Activity 1: Count how many lines in the rows below contain the string "right", treating uppercase and lowercase as different. Reply with the number only.

= Hubert Zandstra =

Canadian agronomist (1940–2025)

Hubert George Zandstra (October 28, 1940 to December 6, 2025) was a Canadian agronomist. He represented the small producers to international agencies concerned with agriculture.

== Life ==
Zandstra was born at Makassar, Indonesia on October 28, 1940. Pierre Jacque Zandstra was his father and Frieda Wijtman his mother.

Due to the Japanese occupation of the Dutch East Indies during World War II, his family suffered internment. After the war he went to the Netherlands, and then immigrated to Canada. Studying agronomy at McGill University, he earned Bachelor of Science and master of science degrees. He obtained his Ph.D. at Cornell University in 1971 for his work in soil chemistry.

Records:
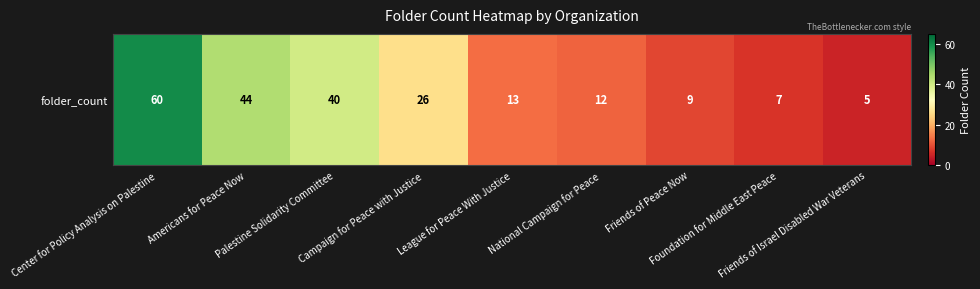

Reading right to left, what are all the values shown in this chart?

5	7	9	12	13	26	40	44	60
---
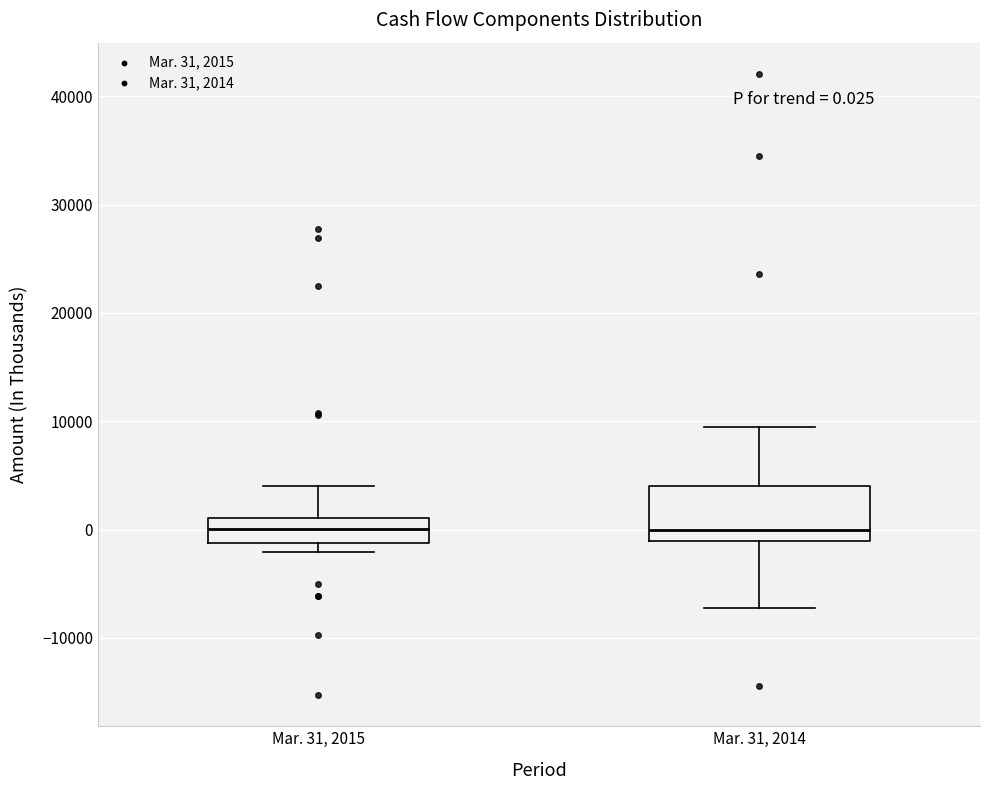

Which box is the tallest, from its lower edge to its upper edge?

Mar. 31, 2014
--
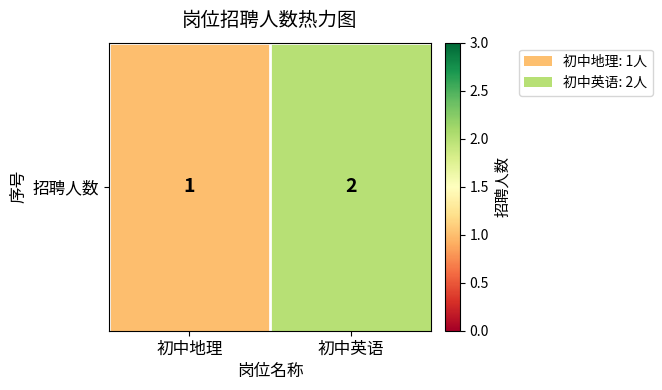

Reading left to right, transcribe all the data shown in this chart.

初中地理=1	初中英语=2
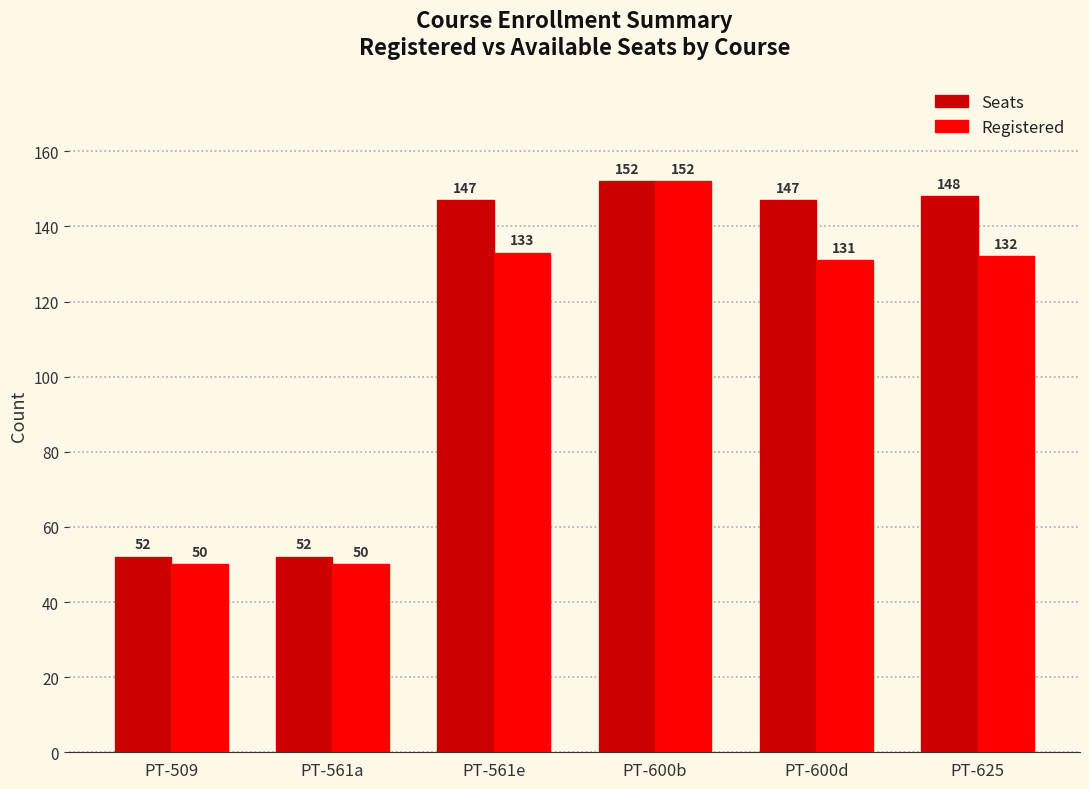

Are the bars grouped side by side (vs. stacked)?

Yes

Activity 2: According to the Hubert Zandstra biography above, why did his family suffer internment? Answer in one to three sentences.

Task solution 1: 2

Task solution 2: His family suffered internment because of the Japanese occupation of the Dutch East Indies during World War II.